Pixel coordinate listings
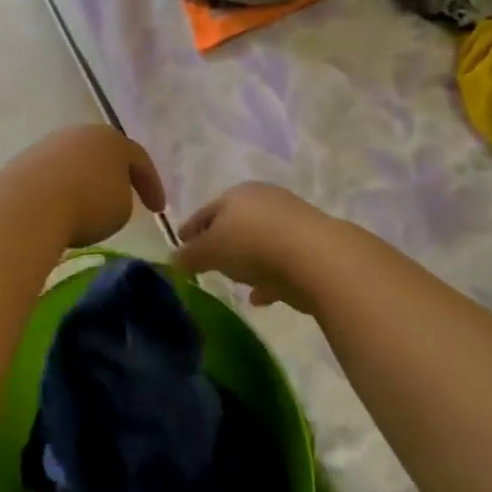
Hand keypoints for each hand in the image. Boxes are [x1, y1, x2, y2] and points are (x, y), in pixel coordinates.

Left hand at [0, 125, 165, 248]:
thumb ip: (122, 198)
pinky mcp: (25, 161)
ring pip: (76, 163)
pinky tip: (61, 208)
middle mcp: (81, 134)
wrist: (28, 205)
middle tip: (124, 197)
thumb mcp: (121, 210)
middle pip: (104, 154)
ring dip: (85, 182)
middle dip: (115, 176)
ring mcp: (49, 144)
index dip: (152, 185)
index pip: (140, 159)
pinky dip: (61, 191)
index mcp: (112, 140)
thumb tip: (106, 197)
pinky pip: (53, 177)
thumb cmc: (87, 205)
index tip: (158, 210)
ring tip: (88, 207)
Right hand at [172, 182, 329, 308]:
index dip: (190, 229)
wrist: (318, 258)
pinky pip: (282, 262)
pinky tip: (260, 297)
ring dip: (247, 260)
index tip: (180, 244)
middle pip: (235, 223)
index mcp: (237, 194)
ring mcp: (292, 222)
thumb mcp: (210, 251)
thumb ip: (189, 257)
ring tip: (234, 281)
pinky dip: (268, 276)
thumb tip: (172, 261)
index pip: (206, 211)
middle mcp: (265, 201)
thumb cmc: (253, 245)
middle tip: (207, 261)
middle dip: (220, 241)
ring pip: (260, 242)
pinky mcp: (313, 246)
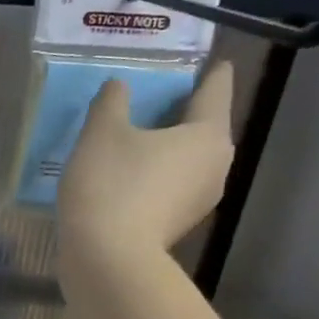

> [WHAT YOU ARE ASKED TO DO]
Starting with the line above that holds "wrist: (28, 205)" and stopping with the line that holds "ring dip: (247, 260)", reproduce each line exactly, omitting all other lines.

> [EXERCISE OUTPUT]
wrist: (28, 205)
middle tip: (124, 197)
thumb mcp: (121, 210)
middle pip: (104, 154)
ring dip: (85, 182)
middle dip: (115, 176)
ring mcp: (49, 144)
index dip: (152, 185)
index pip: (140, 159)
pinky dip: (61, 191)
index mcp: (112, 140)
thumb tip: (106, 197)
pinky pip: (53, 177)
thumb cmc: (87, 205)
index tip: (158, 210)
ring tip: (88, 207)
Right hand at [172, 182, 329, 308]:
index dip: (190, 229)
wrist: (318, 258)
pinky pip: (282, 262)
pinky tip: (260, 297)
ring dip: (247, 260)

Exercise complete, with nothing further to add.